-- GIVEN DATA follows --

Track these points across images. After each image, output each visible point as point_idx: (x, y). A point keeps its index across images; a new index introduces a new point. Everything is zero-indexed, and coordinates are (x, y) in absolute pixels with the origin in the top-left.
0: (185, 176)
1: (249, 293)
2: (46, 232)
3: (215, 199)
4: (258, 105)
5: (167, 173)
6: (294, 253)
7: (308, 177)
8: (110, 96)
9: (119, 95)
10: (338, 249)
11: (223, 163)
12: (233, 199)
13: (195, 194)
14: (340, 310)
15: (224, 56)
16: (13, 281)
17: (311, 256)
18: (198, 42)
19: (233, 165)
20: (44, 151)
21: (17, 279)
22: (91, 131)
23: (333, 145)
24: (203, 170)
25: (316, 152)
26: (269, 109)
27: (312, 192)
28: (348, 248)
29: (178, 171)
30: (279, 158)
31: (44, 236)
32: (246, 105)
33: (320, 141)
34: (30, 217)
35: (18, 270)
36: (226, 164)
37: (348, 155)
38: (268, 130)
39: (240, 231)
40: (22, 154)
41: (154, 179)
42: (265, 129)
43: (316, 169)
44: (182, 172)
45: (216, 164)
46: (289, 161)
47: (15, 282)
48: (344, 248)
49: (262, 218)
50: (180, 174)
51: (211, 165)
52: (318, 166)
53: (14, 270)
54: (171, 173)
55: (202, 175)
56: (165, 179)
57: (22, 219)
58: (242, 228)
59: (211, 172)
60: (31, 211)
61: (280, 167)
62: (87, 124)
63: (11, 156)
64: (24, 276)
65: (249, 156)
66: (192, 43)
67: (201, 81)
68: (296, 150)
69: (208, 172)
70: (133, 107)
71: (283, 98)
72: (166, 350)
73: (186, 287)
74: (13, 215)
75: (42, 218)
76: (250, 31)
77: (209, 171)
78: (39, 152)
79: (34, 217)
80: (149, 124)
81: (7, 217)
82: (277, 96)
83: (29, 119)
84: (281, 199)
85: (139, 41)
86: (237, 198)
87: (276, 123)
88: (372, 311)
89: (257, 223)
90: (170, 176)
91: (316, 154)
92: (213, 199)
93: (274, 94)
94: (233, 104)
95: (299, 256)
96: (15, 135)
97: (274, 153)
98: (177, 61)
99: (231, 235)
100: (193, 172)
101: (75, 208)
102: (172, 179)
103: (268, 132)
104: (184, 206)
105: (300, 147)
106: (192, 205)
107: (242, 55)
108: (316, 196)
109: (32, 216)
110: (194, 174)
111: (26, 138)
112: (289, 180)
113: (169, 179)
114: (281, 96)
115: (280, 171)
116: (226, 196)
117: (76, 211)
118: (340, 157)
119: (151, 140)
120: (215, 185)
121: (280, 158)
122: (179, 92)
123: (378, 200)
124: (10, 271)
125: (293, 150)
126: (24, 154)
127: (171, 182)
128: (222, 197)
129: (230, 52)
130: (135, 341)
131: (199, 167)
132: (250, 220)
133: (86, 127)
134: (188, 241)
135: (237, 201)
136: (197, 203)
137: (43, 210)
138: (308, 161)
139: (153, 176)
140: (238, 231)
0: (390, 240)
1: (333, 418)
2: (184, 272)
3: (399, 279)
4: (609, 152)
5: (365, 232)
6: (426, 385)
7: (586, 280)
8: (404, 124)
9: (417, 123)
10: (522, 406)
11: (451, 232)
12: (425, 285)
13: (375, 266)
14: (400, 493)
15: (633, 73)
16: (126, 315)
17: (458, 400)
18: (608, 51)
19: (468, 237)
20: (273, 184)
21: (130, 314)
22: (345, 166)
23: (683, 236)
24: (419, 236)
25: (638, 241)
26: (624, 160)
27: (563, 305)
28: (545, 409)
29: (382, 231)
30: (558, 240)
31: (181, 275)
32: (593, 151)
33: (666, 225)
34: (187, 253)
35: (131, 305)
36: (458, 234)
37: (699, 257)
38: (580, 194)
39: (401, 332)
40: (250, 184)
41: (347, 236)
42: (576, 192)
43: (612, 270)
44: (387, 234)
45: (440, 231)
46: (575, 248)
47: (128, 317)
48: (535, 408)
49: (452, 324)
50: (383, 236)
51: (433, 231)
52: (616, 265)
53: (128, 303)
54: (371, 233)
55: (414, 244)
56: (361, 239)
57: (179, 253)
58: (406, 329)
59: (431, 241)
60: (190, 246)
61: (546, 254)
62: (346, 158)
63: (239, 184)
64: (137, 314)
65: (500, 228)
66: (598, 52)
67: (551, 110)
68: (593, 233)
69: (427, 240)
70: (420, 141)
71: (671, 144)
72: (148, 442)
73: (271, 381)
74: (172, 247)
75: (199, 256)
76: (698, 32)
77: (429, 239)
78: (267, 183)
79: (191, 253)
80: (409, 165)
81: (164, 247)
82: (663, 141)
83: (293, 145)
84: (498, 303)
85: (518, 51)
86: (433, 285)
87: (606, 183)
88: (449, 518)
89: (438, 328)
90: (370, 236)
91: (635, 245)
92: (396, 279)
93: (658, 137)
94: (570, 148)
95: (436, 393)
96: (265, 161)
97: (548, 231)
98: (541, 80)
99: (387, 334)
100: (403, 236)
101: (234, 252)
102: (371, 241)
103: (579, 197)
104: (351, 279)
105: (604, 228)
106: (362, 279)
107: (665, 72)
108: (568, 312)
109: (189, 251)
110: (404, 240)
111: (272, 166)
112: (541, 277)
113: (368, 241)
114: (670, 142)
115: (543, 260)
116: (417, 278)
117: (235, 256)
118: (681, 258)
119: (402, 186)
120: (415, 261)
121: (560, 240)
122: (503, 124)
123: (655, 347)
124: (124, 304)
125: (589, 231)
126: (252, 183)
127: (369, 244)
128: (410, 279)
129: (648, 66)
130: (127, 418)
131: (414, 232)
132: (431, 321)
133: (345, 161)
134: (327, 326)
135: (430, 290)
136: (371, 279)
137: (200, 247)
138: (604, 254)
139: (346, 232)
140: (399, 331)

-- GIVEN DATA concluded --

_PROBLEM TO WORK ON_. Locate each line in the items above that contains the string "output", and copy those lines out. Matches must agree in case.

_ANSWER BOX_.
Track these points across images. After each image, output each visible point as point_idx: (x, y). A point keeps its index across images; a new index introduces a new point. Everything is zero-indexed, and coordinates are (x, y) in absolute pixels with the origin in the top-left.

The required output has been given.